Exercise material section start

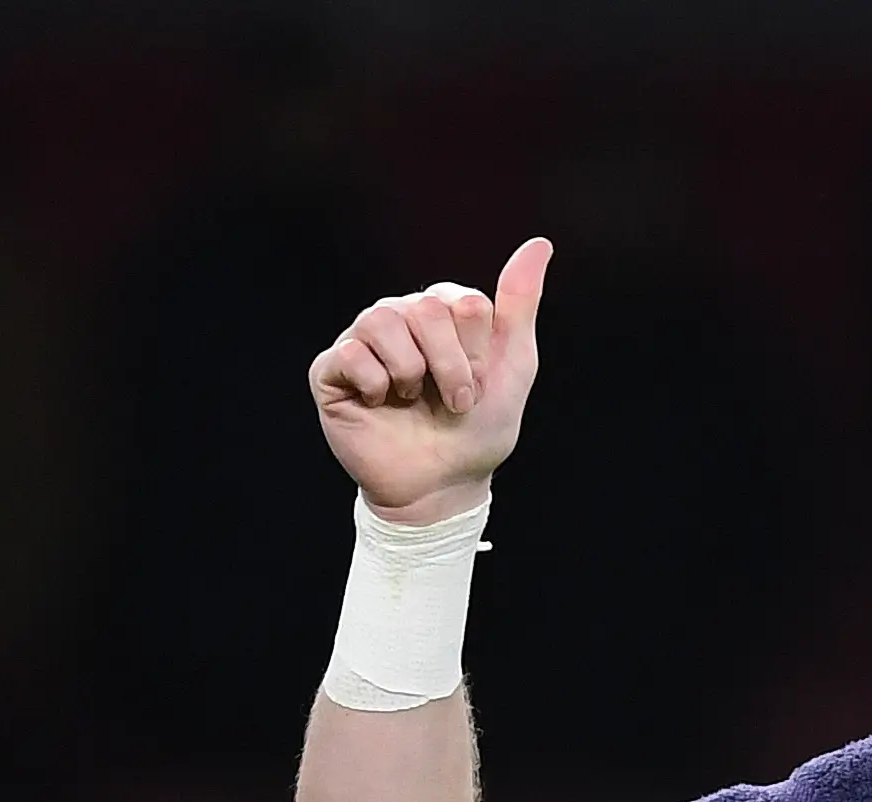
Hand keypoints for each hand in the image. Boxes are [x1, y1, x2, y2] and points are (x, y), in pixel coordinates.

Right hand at [310, 237, 550, 518]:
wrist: (442, 487)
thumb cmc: (477, 431)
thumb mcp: (513, 367)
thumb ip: (520, 304)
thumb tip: (540, 243)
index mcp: (440, 310)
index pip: (464, 303)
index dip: (475, 355)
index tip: (476, 388)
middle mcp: (399, 316)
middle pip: (424, 309)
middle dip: (449, 367)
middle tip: (451, 402)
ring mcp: (361, 339)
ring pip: (382, 321)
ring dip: (411, 374)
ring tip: (411, 400)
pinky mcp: (331, 369)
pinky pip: (351, 354)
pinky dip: (375, 385)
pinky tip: (380, 403)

Exercise material section end

Print the whole listing exactly, please, and keep any images out of it.

Hand keypoints for each hand in the image. Boxes are [x1, y1, x2, y2] and points are (x, y), in pixel coordinates.

Right hand at [310, 237, 550, 518]:
wrist: (442, 487)
thumb cmc: (477, 431)
thumb mcp: (513, 367)
thumb ip: (520, 304)
thumb tip: (540, 243)
index mcp: (440, 310)
index pip: (464, 303)
index dip: (475, 355)
index tip: (476, 388)
middle mcp: (399, 316)
middle pip: (424, 309)
middle dip: (449, 367)
middle tip: (451, 402)
ring mcp: (361, 339)
ring pip: (382, 321)
ring dip: (411, 374)
ring tip: (411, 400)
pinky mcp: (331, 369)
pinky pip: (351, 354)
pinky dip: (375, 385)
pinky tip: (380, 403)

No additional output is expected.